Prenez en compte le facteur temps

Essayez de calculer le meilleur moment pour envisager votre nouveau projet professionnel. S'il s'agit d'une nouvelle expatriation, vérifiez combien de temps pourraient prendre les formalités administratives. Prenez aussi le pouls du futur pays d'accueil : une réforme de l'immigration a-t-elle été votée ou est-elle en cours ? Il ne s'agit pas de rogner sur ses rêves, mais plutôt de mettre toutes les chances de son côté pour qu'ils se réalisent.
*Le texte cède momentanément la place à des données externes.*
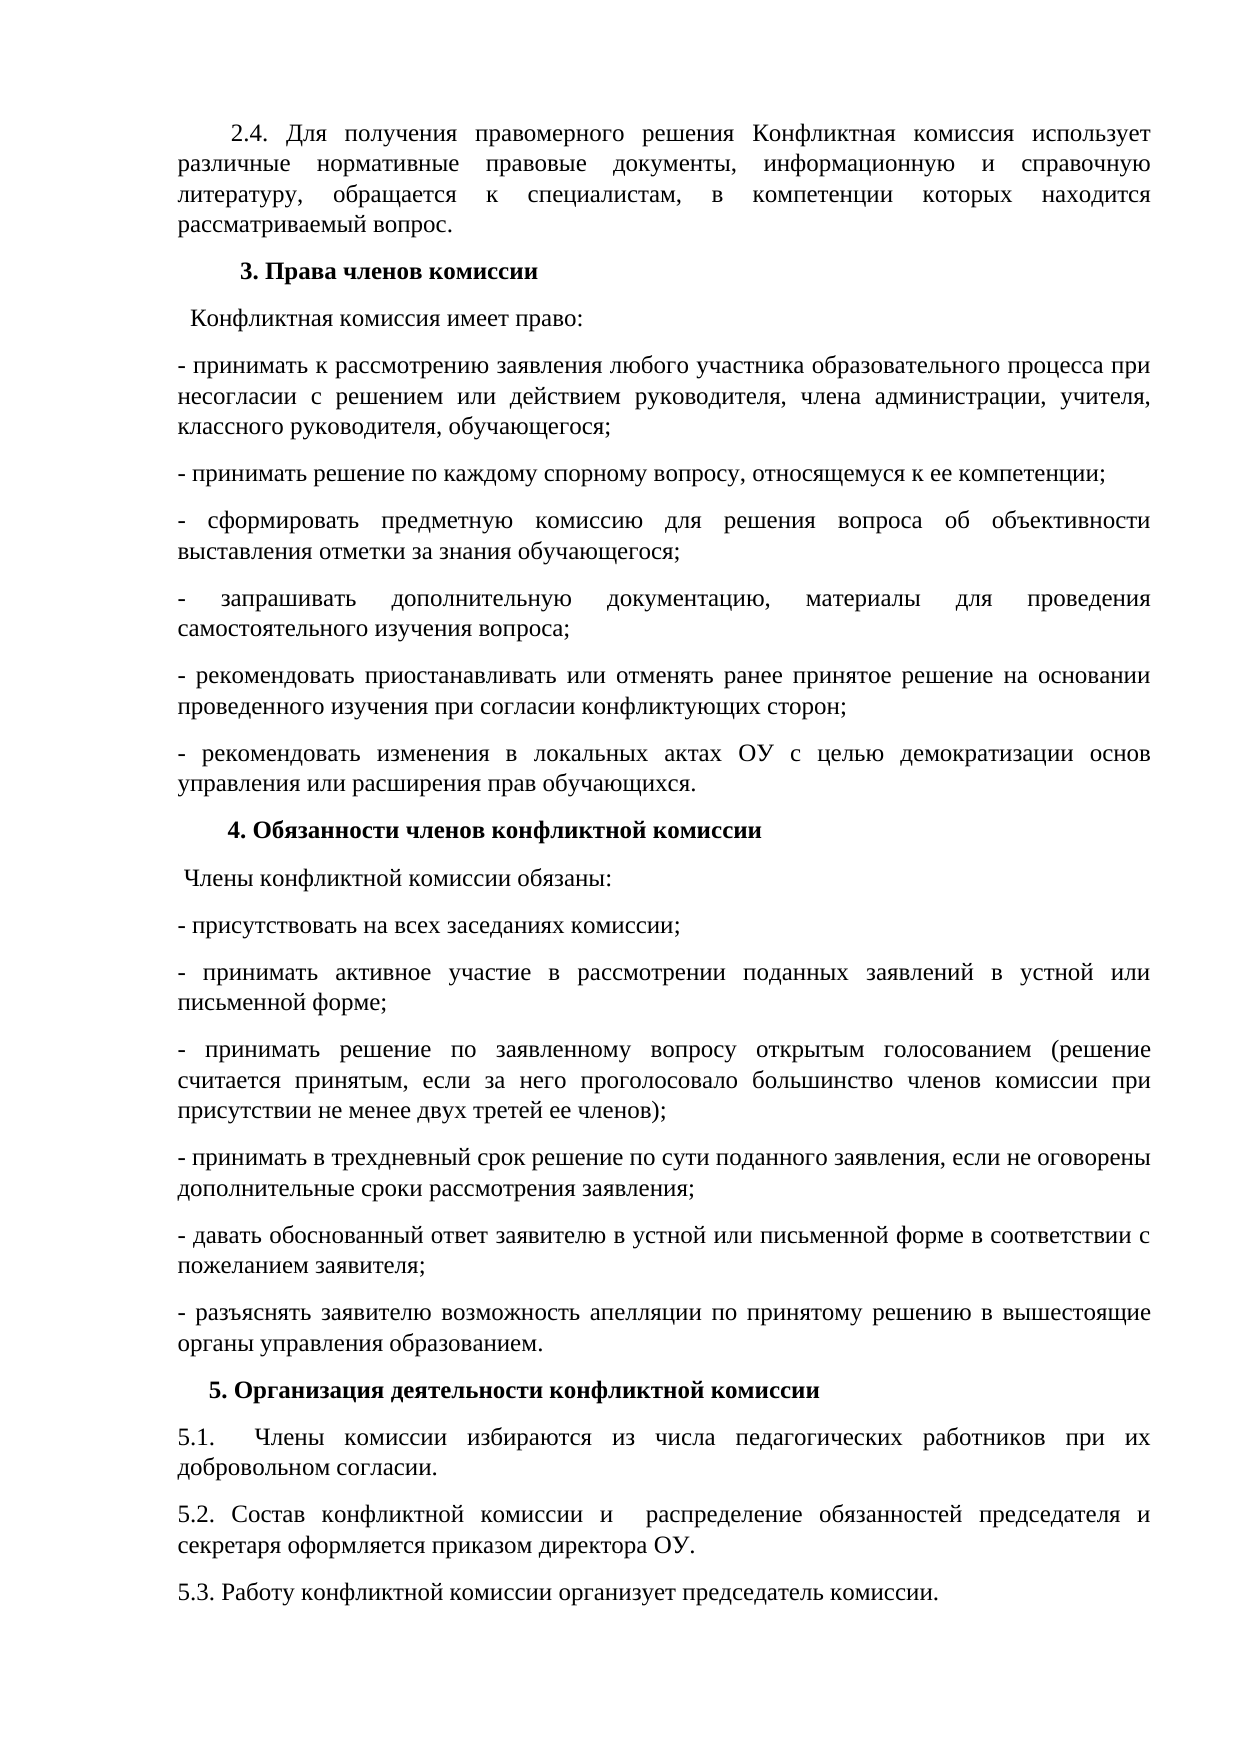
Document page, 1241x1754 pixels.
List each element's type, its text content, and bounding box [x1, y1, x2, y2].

text 4. Обязанности членов конфликтной комиссии [177, 816, 1152, 844]
text Члены конфликтной комиссии обязаны: [177, 863, 1152, 891]
text Конфликтная комиссия имеет право: [177, 303, 1152, 332]
text - принимать активное участие в рассмотрении поданных заявлений в устной или письменной форме; [177, 957, 1152, 1016]
text - запрашивать дополнительную документацию, материалы для проведения самостоятельного изучения вопроса; [177, 583, 1152, 642]
text 5. Организация деятельности конфликтной комиссии [177, 1375, 1152, 1403]
text - рекомендовать изменения в локальных актах ОУ с целью демократизации основ управления или расширения прав обучающихся. [177, 738, 1152, 797]
text - присутствовать на всех заседаниях комиссии; [177, 910, 1152, 938]
text - принимать решение по заявленному вопросу открытым голосованием (решение считается принятым, если за него проголосовало большинство членов комиссии при присутствии не менее двух третей ее членов); [177, 1034, 1152, 1124]
text 5.1. Члены комиссии избираются из числа педагогических работников при их добровольном согласии. [177, 1422, 1152, 1481]
text - принимать в трехдневный срок решение по сути поданного заявления, если не оговорены дополнительные сроки рассмотрения заявления; [177, 1142, 1152, 1201]
text - принимать решение по каждому спорному вопросу, относящемуся к ее компетенции; [177, 458, 1152, 487]
text - рекомендовать приостанавливать или отменять ранее принятое решение на основании проведенного изучения при согласии конфликтующих сторон; [177, 661, 1152, 720]
text 5.3. Работу конфликтной комиссии организует председатель комиссии. [177, 1577, 1152, 1606]
text - давать обоснованный ответ заявителю в устной или письменной форме в соответствии с пожеланием заявителя; [177, 1220, 1152, 1279]
text 5.2. Состав конфликтной комиссии и распределение обязанностей председателя и секретаря оформляется приказом директора ОУ. [177, 1499, 1152, 1558]
text - принимать к рассмотрению заявления любого участника образовательного процесса при несогласии с решением или действием руководителя, члена администрации, учителя, классного руководителя, обучающегося; [177, 351, 1152, 440]
text - сформировать предметную комиссию для решения вопроса об объективности выставления отметки за знания обучающегося; [177, 506, 1152, 565]
text 2.4. Для получения правомерного решения Конфликтная комиссия использует различные нормативные правовые документы, информационную и справочную литературу, обращается к специалистам, в компетенции которых находится рассматриваемый вопрос. [177, 118, 1152, 238]
text 3. Права членов комиссии [177, 256, 1152, 285]
text - разъяснять заявителю возможность апелляции по принятому решению в вышестоящие органы управления образованием. [177, 1297, 1152, 1356]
Testez et avancez progressivement

« Tout plaquer » ne vous oblige pas à démissionner, quitter votre appartement et embarquer pour un nouveau pays en 24 h. Avant d'opter pour une décision radicale, testez différentes options en fonction de votre situation (bilan de compétences, formation, changement de poste, etc.). C'est l'un des meilleurs moyens pour identifier la racine du mal et envisager la meilleure solution. Ne voyez pas cette approche comme du temps perdu, mais comme une sécurité. Bien entendu, si vous vous rendez compte que le métier que vous exercez à l'étranger n'est pas fait pour vous, inutile d'essayer un aménagement de poste.